The real threat to these art forms’ survival isn’t obsolescence; new ground is always being broken. Rather, it’s humanity’s diminishing capacity for intellectual curiosity. We simply face more distractions, decisions and attention deficits than ever.

The pandemic certainly contributed to the problem. Six years ago, forced isolation got us addicted to the comfort of digital media. Attendance at live events has yet to recover. As Canty lamented after Opera Memphis had to cancel a performance of “The Barber of Seville” because of January’s snowstorm, “the effort it takes to get anybody out of the house at all is so much greater than the gravitational pull that sofas have been exerting ever since the pandemic.”

But a bigger concern looms. As anyone who’s tried to sustain concentration through a challenging piece of art lately will admit, brainrot is no myth. Dopamine is one helluva drug. Even diehard arts patrons (this writer included) find themselves constantly having to check back in to the task at hand–be it reading a book or watching a ballet.

For anyone predicting the future of the arts in America, the direst warnings are coming from classrooms, where teachers face an uphill battle with screens. The slicing and dicing of attention spans are the most urgent threat to deep, human connection and by extension, the arts.

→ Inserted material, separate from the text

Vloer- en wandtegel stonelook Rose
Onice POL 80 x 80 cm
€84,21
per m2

Chalamet may be naïve, as well, to think the film industry is immune to this death of a thousand cuts—or a million short videos. The Golden Age of megaplexes and blockbuster weekends has already been put on notice by an infinite stream of digital content eating up our mental bandwidth. Additionally, AI-generated videos and the excesses of CGI chip away at human creativity in modern filmmaking. Local arts groups may derive some optimism in the overabundance of digital slop. As Johnny Cash once sang: “Flesh and blood needs flesh and blood.”

We might imagine a future in which small, historic movie theaters, like the ones on Lamar and Summer Avenues, will be run by nonprofits showing classic films in the traditional format. The resurgence of vinyl records and board games hint at a possibility that retro-movie venues might serve a growing community of analog aficionados, united by a love of shared experiences and intellectual rigor. Much like opera, ballet, music and theater fans have enjoyed for centuries.

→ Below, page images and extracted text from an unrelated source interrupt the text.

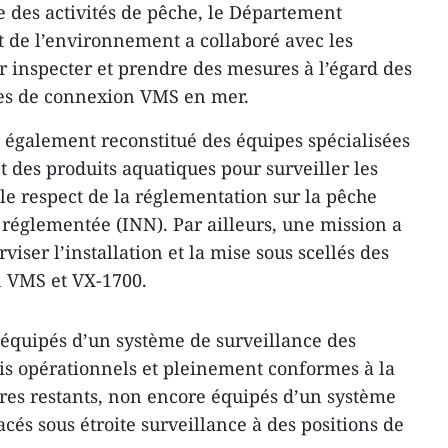
e des activités de pêche, le Département
et de l’environnement a collaboré avec les
 inspecter et prendre des mesures à l’égard des
tes de connexion VMS en mer.
également reconstitué des équipes spécialisées
 des produits aquatiques pour surveiller les
 le respect de la réglementation sur la pêche
n réglementée (INN). Par ailleurs, une mission a
iser l’installation et la mise sous scellés des
 VMS et VX-1700.
équipés d’un système de surveillance des
is opérationnels et pleinement conformes à la
res restants, non encore équipés d’un système
acés sous étroite surveillance à des positions de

The time for intervention is now. One upside to Chalamet backlash is the opportunity to champion the so-called “dying” art forms as worthy of our sustained brainpower. Art organizations should make accessibility a priority with affordable tickets and community outreach. And as individuals, we must recommit ourselves to fighting the Siren call of Netflix.

It’s time to burn our comfy couches with the same enthusiasm we roast the Chalamets of the world, who’ve always underestimated the staying power of the living, breathing local arts. ✒ C.B.